Wednesday, April 11, 2012

My World, Now and Forever


The inspiration to write this came from the recently ended “Love Letter Campaign”.  I’m currently assigned to a WTU, and have basically nothing but time, so I spent part of today looking through the FOV blog.  It was touching to read all of those heartfelt letters to spouses.  Even though the campaign is officially over, I felt that I needed to contribute.  Not as a spouse that’s a caretaker, but as the spouse with PTSD.

K,

When I first met and got to know you, I was awe-struck.  You had a way of carrying yourself that showed confidence and intelligence, and your beauty was spell binding.  It took me a while to wake up to the fact that you were attracted to me, and I’ll admit that you made the first moves, but that was because I figured you were out of my league. 

Now it’s ten years later, and you’re still out of my league.  Your beauty has only improved over the years, and your qualities of intelligence, compassion, resilience, selflessness, and dedication have grown beyond the levels that any normal person should have.  I love you for this.

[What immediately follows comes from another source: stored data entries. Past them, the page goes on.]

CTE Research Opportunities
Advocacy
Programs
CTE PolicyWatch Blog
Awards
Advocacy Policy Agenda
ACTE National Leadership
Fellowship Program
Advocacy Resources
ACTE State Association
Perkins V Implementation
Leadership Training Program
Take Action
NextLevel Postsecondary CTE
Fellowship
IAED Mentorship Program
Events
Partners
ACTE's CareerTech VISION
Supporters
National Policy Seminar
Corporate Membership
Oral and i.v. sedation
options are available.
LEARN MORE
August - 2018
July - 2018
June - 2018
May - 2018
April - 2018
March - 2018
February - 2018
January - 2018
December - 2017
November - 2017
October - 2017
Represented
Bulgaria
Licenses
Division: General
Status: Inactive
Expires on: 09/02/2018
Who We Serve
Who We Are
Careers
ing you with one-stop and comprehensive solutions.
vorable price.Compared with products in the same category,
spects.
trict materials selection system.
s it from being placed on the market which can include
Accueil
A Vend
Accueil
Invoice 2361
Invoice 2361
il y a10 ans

You’ve moved, worried, and cried over the last eight years in support of my job and me.  You’ve given so much and never asked for anything material in return.  You’ve held me when I needed it, gave me space when I’ve needed it, and called me out when I’ve needed it. I love you for this.

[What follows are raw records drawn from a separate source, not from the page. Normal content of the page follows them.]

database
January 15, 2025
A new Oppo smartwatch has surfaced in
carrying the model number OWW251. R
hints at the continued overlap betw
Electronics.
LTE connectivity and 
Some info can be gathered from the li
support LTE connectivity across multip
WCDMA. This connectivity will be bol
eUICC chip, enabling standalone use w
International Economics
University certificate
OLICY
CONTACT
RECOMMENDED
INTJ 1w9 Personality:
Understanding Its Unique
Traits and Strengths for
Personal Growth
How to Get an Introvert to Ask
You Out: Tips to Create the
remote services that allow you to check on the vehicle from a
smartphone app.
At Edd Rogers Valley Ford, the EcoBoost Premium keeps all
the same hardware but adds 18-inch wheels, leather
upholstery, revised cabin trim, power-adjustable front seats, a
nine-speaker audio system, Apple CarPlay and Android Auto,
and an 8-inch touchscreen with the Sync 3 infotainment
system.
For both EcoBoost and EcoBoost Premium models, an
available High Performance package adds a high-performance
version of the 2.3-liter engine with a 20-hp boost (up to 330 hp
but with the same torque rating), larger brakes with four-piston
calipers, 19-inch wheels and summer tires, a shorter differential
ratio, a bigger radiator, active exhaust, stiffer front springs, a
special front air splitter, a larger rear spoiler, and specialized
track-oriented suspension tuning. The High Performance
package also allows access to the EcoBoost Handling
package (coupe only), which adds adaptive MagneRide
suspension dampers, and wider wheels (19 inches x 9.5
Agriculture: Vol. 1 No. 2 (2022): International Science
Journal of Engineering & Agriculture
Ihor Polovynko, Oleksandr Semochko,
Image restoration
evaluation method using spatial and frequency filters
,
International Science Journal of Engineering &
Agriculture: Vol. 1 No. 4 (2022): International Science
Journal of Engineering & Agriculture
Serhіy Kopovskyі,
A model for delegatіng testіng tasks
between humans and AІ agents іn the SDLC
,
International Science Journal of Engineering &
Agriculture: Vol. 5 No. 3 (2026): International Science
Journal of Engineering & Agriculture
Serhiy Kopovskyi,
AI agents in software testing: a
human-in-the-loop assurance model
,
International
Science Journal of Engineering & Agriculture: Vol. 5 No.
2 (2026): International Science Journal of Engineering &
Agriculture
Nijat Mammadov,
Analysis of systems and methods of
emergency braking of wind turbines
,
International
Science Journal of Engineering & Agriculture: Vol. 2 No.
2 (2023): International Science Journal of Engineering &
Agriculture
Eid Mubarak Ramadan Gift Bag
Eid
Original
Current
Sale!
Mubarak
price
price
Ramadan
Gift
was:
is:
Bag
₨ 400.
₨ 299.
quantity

I don’t know how you’ve held it together over that last few trying years.  Your strength is amazing.  You’ve been my caretaker, my counselor, my friend, and wife without fail.  You never took me for granted, and didn’t leave when I shut down, or raged, or lied, or drank, or wanted to die.  I love you for this.

You have done nothing but improve as a wife, a woman, and a friend, even while I was slipping into my own hole.  Your support, love, conversation, affection, and stubbornness helped pull me out of that hole.  Now that things are slowly getting better, I appreciate you more than I could ever express with words.  The time we spend together, even when it’s doing something as simple as watching TV, is precious to me.  Small things, like rubbing my back as I’m about to fall asleep remind me of why I love you. 

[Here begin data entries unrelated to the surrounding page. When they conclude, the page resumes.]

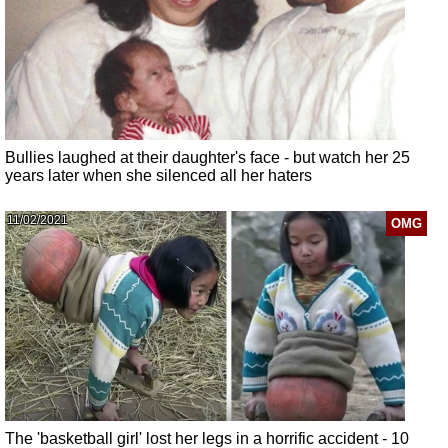
Bullies laughed at their daughter's face - but watch her 25
years later when she silenced all her haters
11/02/2021
OMG
The 'basketball girl' lost her legs in a horrific accident - 10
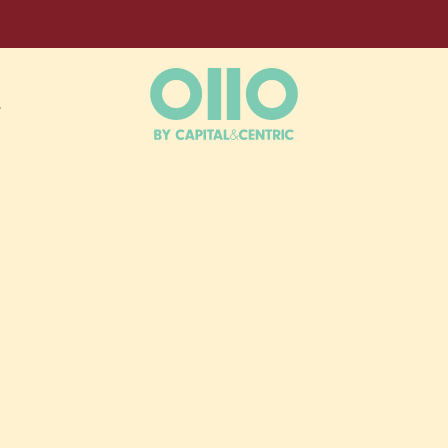
L
OUR HOME
E‑ON‑TREN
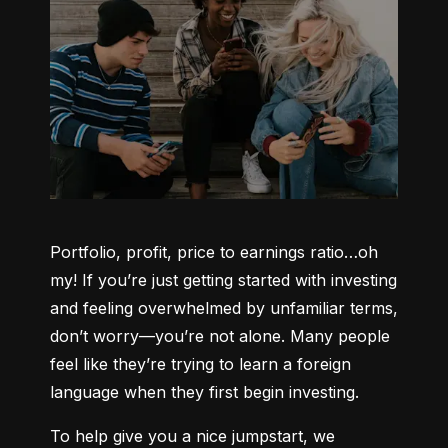
Portfolio, profit, price to earnings ratio…oh 
my! If you’re just getting started with investing 
and feeling overwhelmed by unfamiliar terms, 
don’t worry—you’re not alone. Many people 
feel like they’re trying to learn a foreign 
language when they first begin investing.
To help give you a nice jumpstart, we 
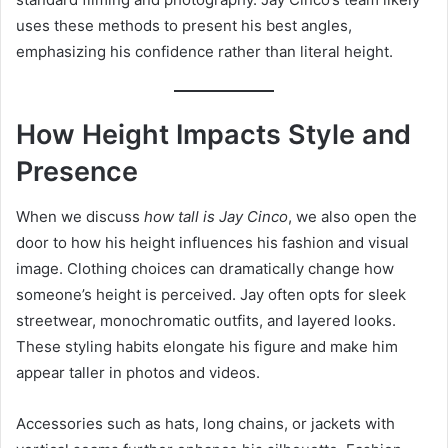
uses these methods to present his best angles,
emphasizing his confidence rather than literal height.
How Height Impacts Style and
Presence
When we discuss
how tall is Jay Cinco
, we also open the
door to how his height influences his fashion and visual
image. Clothing choices can dramatically change how
someone’s height is perceived. Jay often opts for sleek
streetwear, monochromatic outfits, and layered looks.
These styling habits elongate his figure and make him
appear taller in photos and videos.
Accessories such as hats, long chains, or jackets with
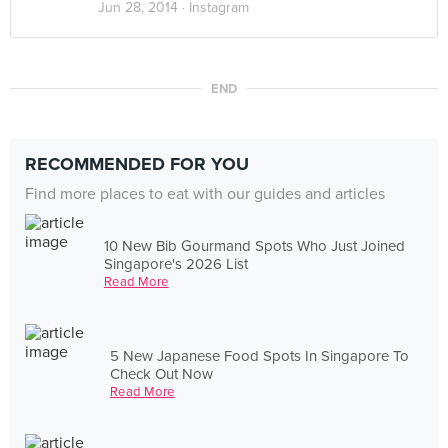
Jun 28, 2014 ·
Instagram
END
RECOMMENDED FOR YOU
Find more places to eat with our guides and articles
10 New Bib Gourmand Spots Who Just Joined
Singapore's 2026 List
Read More
5 New Japanese Food Spots In Singapore To
Check Out Now
Read More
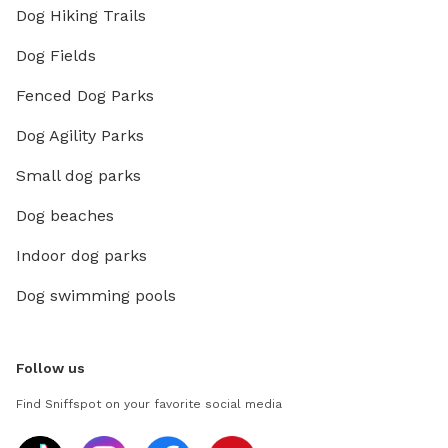
Dog Hiking Trails
Dog Fields
Fenced Dog Parks
Dog Agility Parks
Small dog parks
Dog beaches
Indoor dog parks
Dog swimming pools
Follow us
Find Sniffspot on your favorite social media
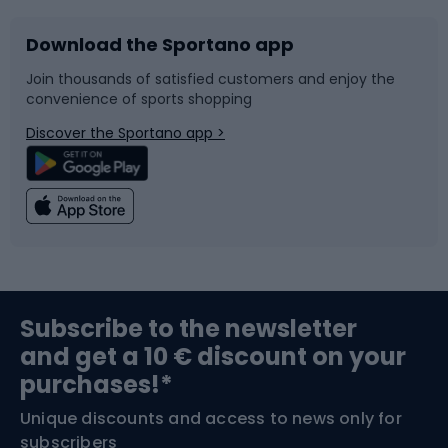
Download the Sportano app
Bike accessories
Sledges and slides
Join thousands of satisfied customers and enjoy the
convenience of sports shopping
Bicycle parts
Snowboard
Discover the Sportano app >
Climbing
Swimming
Fishing
Team sports
Sports medicine
Gym & Fitness
Subscribe to the newsletter
and get a 10 € discount on your
Bushcraft
Bike helmets
purchases!*
Unique discounts and access to news only for
Nordic Walking
Skitouring
subscribers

You are my world, now and forever.

Love,
B.

1 comment:

  1. My husband is currently stationed in the WTU Battalion in Ft. Carson, CO and I am unable to be with him. I do my best to do what I can for him but he drinks, gets angry, lies to me and has currently not spoken to me in 24hrs. I went online looking for support and found this blog. I hope that my husband feels the way about me that you do about your wife. This letter helped me remember why I stick it out through the struggle. It helped me remember that even when he doesnt show me love that I just have to show him mine as much as I can. To back down when he needs me to and to call him out when he needs it. I wish that our circumstance allowed for me to be in Colorado with him but unfortunatly it doesnt and this breaks my heart. I can't touch him or make him pick up the phone and he has no support system where he is. It breaks my heart and today I was really down. Thank you for posting this it has helped me remember in the end it is worth it. Many happy years to you and your wife and again thank you so much for sharing.